L’Homme-rune hocha la tête.
— Pas autant que moi, dit-il. Le chemin du Cœur s’est ouvert pour moi, m’appelant et m’attirant.
— Qu’est-ce que cela a à voir avec nous ?
— Ce n’était pas le démon, c’était moi, expliqua l’Homme-rune. J’ai pris le contrôle de la transition ; j’ai fait remonter le démon vers le soleil. Je sens encore l’attraction du Cœur. Si je m’étais laissé faire, j’aurais pu glisser dans ses profondeurs infernales avec les autres chtoniens.
— Les runes…
— Ce ne sont pas les runes, dit-il en secouant la tête. Je te dis que c’est moi. Cela fait des années que j’absorbe leur magie, en trop grande quantité. Je ne suis même plus humain. Qui sait quel genre de monstre je pourrais engendrer ?
Leesha s’approcha de lui et prit son visage entre ses mains comme le matin où ils avaient fait l’amour.
— Tu es un homme bon, dit-elle, les yeux mouillés de larmes. Quoi que la magie t’ait fait, elle n’a pas changé ça. Rien d’autre ne compte.
Elle se pencha pour l’embrasser, mais il lui avait fermé son cœur et il la repoussa.
— Ça compte pour moi, dit-il. Jusqu’à ce que je sache ce que je suis, je ne peux pas être avec toi, ni avec personne.
— Alors, je découvrirai ce que tu es, dit Leesha. Je le jure.
— Leesha, tu ne peux…
— Ne me dis pas ce que je peux faire ou pas ! tonna-t-elle. J’ai suffisamment entendu ça dans la vie.
Il leva les mains pour signifier qu’il se rendait.
— Je suis désolé, dit-il.
Leesha renifla et referma les mains sur les siennes.

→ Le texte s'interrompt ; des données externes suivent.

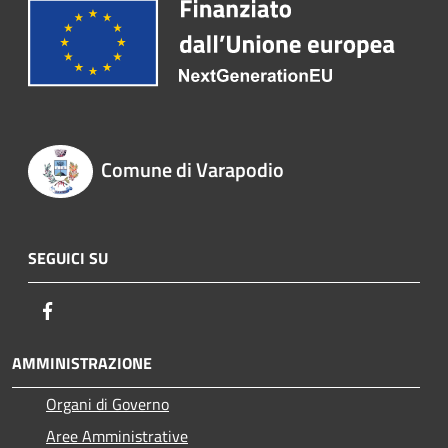
Comune di Varapodio
SEGUICI SU
Facebook
AMMINISTRAZIONE
Organi di Governo
Aree Amministrative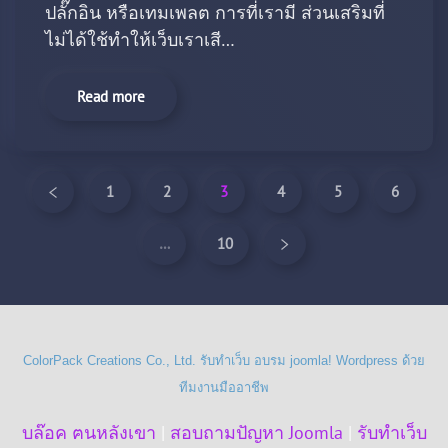
ปลั๊กอิน หรือเทมเพลต การที่เรามี ส่วนเสริมที่
ไม่ได้ใช้ทำให้เว็บเราเสี…
Read more
1
2
3
4
5
6
…
10
ColorPack Creations Co., Ltd. รับทำเว็บ อบรม joomla! Wordpress ด้วย
ทีมงานมืออาชีพ
บล๊อค ฅนหลังเขา
|
สอบถามปัญหา Joomla
|
รับทำเว็บ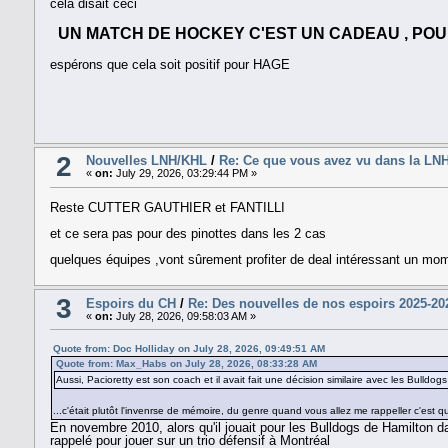
cela disait ceci
UN MATCH DE HOCKEY C'EST UN CADEAU , POU
espérons que cela soit positif pour HAGE
2
Nouvelles LNH/KHL
/
Re: Ce que vous avez vu dans la LN
«
on:
July 29, 2026, 03:29:44 PM »
Reste CUTTER GAUTHIER et FANTILLI
et ce sera pas pour des pinottes dans les 2 cas
quelques équipes ,vont sûrement profiter de deal intéressant un mo
3
Espoirs du CH
/
Re: Des nouvelles de nos espoirs 2025-20
«
on:
July 28, 2026, 09:58:03 AM »
Quote from: Doc Holliday on July 28, 2026, 09:49:51 AM
Quote from: Max_Habs on July 28, 2026, 08:33:28 AM
Aussi, Pacioretty est son coach et il avait fait une décision similaire avec les Bulldo
...c'était plutôt l'invenrse de mémoire, du genre quand vous allez me rappeller c'est que
En novembre 2010, alors qu'il jouait pour les Bulldogs de Hamilton da
rappelé pour jouer sur un trio défensif à Montréal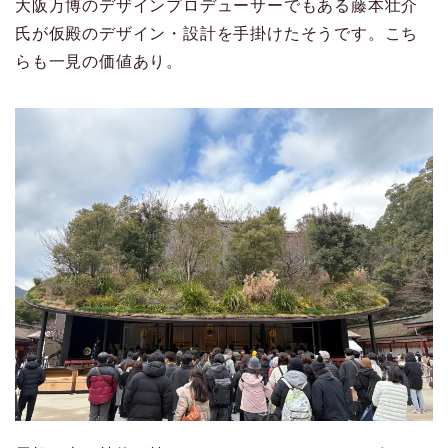
大阪万博のデザインプロデューサーでもある藤本壮介
氏が仮殿のデザイン・設計を手掛けたそうです。こち
らも一見の価値あり。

— Ne le sois pas, dit-elle. C’est un état que l’on peut diagnostiquer et soigner, comme tous les autres.
— Je ne suis pas malade, dit l’Homme-rune.
Elle le regarda tristement.
— Je le sais, dit-elle, mais on dirait que tu n’en es pas conscient.

Dans le désert krasien, un frémissement s’éleva à l’horizon. Des rangées d’hommes apparurent, des milliers et des milliers, enveloppés dans de grands habits noirs remontés sur leur visage pour les protéger du sable cinglant. L’avant-garde était composée de deux groupes chevauchant des bêtes, le plus petit montant des chevaux légers et rapides et le plus grand de puissants animaux à bosses, adaptés aux traversées du désert. Ils étaient suivis par des colonnes de fantassins, dans le sillage desquels se trouvait une caravane de chariots et de provisions qui semblait sans fin. Chaque guerrier portait une lance sur laquelle étaient gravées des runes aux motifs complexes.
À leur tête se trouvait un homme vêtu de blanc, montant un cheval de la même couleur. Il leva une main et la horde qui le suivait fit halte, restant silencieuse pour contempler les ruines de Soleil d’Anoch.
Contrairement à ses guerriers qui portaient des lances en bois et en acier, l’homme avait une arme ancienne faite d’un métal brillant et inconnu. C’était Ahmann asu Hoshkamin am’Jardir, mais son peuple ne l’appelait plus ainsi depuis des années.
Ils l’appelaient Shar’Dama Ka, le Libérateur.